SOURCE:
↓↓↓

Matthew Stewart writes for the Martin Center about an academic fad that will hurt minority students.
On August 3, the Executive Committee of the Conference on College Composition and Communication approved a position statement on “Black Linguistic Justice.” The statement was crafted as a set of “demands” that “teachers stop using academic language and standard English as the accepted communicative norm.” The “Four Cs” is the largest and most important professional association for college-level writing teachers and is closely associated with the National Council of Teachers of English, an even larger group whose membership is mainly composed of secondary school English instructors.
The lengthy and repetitive statement is actually entitled “This Ain’t Another Statement! This is a DEMAND for Black Linguistic Justice!” In a clumsy adoption announcement, the CCCC urges teachers to view the statement “as presenting a set of actions for us to enact, not just encouraging words.”
To what has the official body of college composition teachers given its imprimatur? In a word: politics. In two words: separatist politics.

↑↑↑

MATERIAL SUPPLIED:

↓↓↓

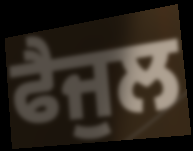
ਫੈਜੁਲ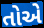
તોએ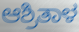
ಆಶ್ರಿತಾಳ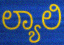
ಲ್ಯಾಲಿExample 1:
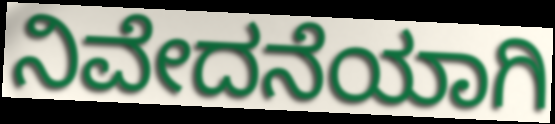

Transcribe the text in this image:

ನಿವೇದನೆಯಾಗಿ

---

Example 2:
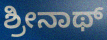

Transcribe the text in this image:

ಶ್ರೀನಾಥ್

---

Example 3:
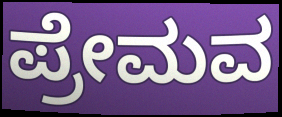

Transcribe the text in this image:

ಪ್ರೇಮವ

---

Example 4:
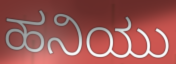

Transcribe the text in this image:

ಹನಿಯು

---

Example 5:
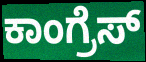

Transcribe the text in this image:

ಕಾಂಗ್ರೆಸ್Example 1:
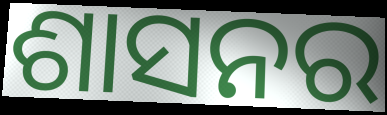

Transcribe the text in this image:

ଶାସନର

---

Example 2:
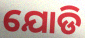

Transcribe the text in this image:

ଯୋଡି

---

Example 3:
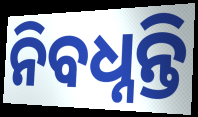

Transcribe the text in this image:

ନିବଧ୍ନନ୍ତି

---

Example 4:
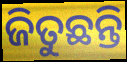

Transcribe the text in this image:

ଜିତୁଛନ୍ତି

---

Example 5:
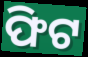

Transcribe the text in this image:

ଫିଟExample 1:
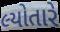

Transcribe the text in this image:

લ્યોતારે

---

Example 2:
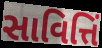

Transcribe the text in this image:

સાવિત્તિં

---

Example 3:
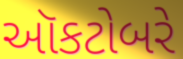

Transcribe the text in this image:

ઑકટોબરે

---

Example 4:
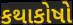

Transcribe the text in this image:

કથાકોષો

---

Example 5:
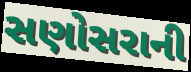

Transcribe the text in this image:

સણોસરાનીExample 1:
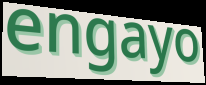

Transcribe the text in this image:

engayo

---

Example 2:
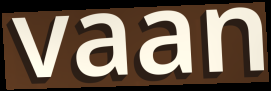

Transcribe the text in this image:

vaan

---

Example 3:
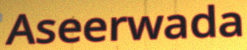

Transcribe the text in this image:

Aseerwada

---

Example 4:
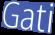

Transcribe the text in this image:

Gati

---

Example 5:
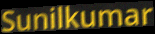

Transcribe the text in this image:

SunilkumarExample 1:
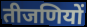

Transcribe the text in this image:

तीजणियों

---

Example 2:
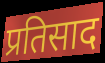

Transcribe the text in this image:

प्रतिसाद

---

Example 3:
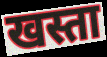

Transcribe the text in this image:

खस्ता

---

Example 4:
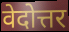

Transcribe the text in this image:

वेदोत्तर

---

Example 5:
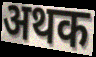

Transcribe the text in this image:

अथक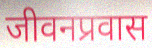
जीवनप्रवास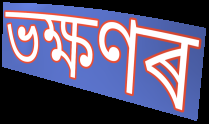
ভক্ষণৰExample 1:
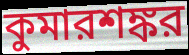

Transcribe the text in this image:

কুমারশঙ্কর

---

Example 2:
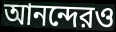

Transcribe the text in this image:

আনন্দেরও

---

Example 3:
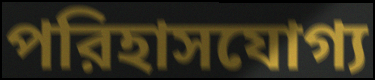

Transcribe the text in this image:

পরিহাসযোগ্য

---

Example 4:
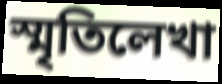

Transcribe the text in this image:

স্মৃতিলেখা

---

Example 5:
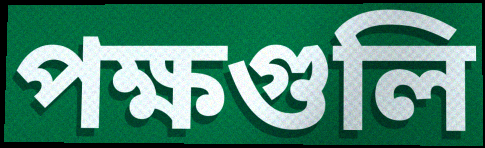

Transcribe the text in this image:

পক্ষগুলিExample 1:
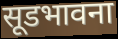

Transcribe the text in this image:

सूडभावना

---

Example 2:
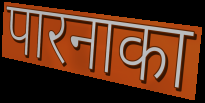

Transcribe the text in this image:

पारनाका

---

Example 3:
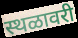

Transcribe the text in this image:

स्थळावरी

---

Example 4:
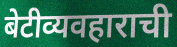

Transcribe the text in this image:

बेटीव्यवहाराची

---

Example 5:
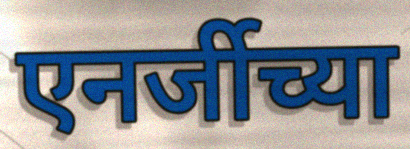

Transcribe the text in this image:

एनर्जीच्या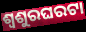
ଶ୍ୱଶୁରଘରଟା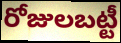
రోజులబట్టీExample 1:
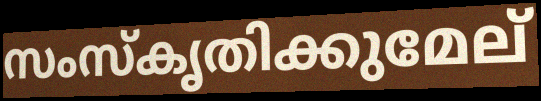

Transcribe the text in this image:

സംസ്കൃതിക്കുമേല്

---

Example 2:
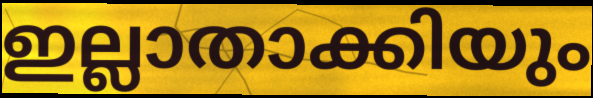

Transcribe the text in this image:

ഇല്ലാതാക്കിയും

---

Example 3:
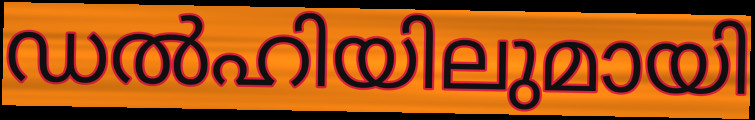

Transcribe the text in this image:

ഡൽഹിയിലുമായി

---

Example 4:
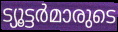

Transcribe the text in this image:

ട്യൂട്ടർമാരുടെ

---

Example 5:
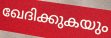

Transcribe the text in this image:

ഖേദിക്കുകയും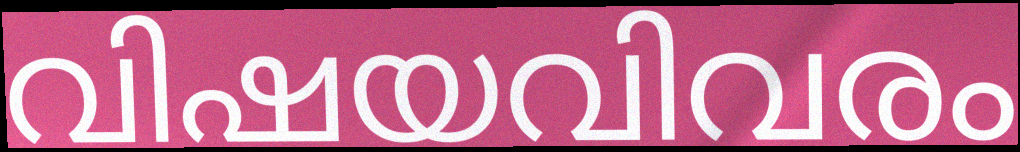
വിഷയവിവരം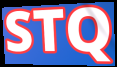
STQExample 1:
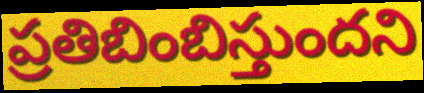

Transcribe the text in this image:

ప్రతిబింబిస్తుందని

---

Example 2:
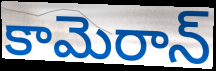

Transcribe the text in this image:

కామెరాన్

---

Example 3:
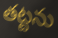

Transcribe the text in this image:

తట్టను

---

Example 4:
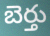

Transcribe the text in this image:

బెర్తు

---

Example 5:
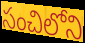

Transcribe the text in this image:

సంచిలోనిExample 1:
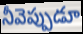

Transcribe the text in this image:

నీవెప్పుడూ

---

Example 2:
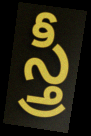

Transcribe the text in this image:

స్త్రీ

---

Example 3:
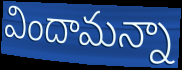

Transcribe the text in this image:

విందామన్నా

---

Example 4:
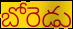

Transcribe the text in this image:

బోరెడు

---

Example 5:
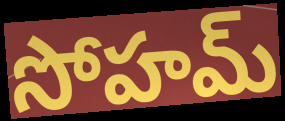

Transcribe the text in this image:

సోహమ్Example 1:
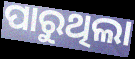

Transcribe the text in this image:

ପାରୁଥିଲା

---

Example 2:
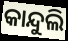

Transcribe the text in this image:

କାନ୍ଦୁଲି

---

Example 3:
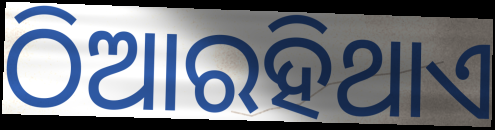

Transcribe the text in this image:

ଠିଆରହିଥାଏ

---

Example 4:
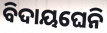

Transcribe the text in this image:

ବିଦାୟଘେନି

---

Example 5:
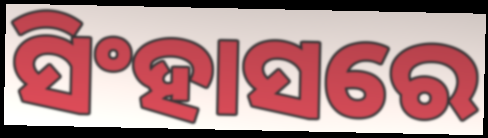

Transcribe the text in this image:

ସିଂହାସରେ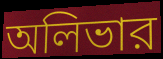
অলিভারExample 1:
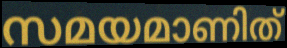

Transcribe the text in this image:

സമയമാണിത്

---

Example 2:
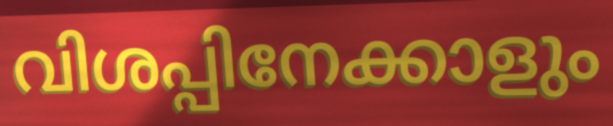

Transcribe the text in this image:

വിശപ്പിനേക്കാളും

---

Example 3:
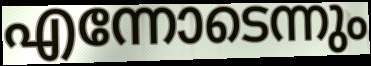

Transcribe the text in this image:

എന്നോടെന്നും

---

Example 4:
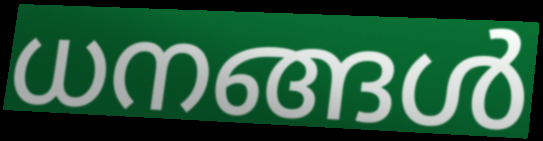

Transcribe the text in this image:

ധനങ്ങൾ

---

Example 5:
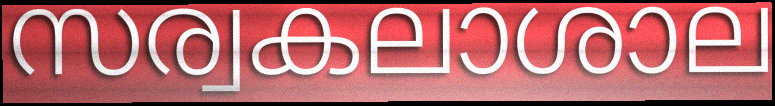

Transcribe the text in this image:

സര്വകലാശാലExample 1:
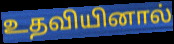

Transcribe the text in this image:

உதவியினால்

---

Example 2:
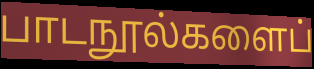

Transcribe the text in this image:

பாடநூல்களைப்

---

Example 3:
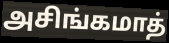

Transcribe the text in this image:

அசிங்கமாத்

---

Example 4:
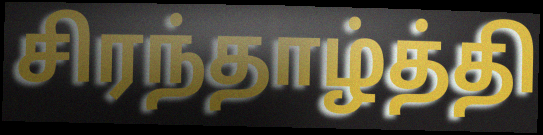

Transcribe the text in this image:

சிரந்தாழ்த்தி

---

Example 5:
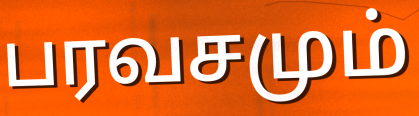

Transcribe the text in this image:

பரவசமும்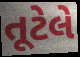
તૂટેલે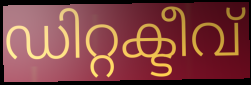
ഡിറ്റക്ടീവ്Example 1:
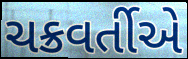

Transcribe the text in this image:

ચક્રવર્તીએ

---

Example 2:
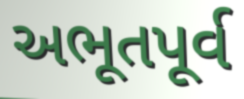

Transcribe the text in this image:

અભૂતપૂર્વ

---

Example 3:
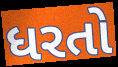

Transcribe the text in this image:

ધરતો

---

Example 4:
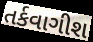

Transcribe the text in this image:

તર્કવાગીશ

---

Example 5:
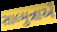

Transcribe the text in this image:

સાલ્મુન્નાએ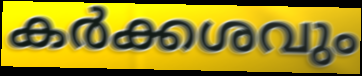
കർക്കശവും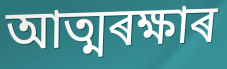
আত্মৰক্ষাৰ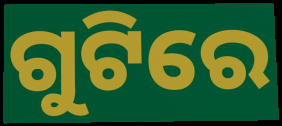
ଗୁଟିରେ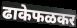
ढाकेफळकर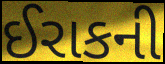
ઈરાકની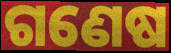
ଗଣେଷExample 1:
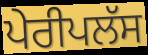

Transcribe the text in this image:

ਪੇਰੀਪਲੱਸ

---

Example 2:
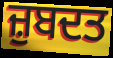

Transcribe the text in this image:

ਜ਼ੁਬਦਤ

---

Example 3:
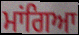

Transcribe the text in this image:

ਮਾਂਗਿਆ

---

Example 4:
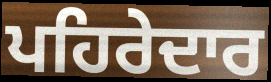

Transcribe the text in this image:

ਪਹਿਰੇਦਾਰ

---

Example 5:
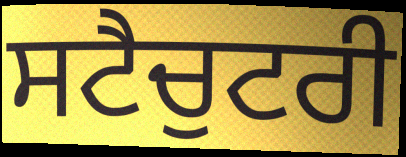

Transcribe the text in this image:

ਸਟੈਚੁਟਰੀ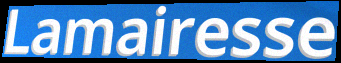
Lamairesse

↑↑↑

SET TASKS:
[1] From the passage about the CCCC position statement, extract the text that starts at the words "On August 3, the" and stops after "school English instructors.".
[2] According to the passage about the CCCC position statement, on what date did the Executive Committee approve the statement?
The rows are not needed for this work.

ANSWERS:
[1]
On August 3, the Executive Committee of the Conference on College Composition and Communication approved a position statement on “Black Linguistic Justice.” The statement was crafted as a set of “demands” that “teachers stop using academic language and standard English as the accepted communicative norm.” The “Four Cs” is the largest and most important professional association for college-level writing teachers and is closely associated with the National Council of Teachers of English, an even larger group whose membership is mainly composed of secondary school English instructors.

[2] August 3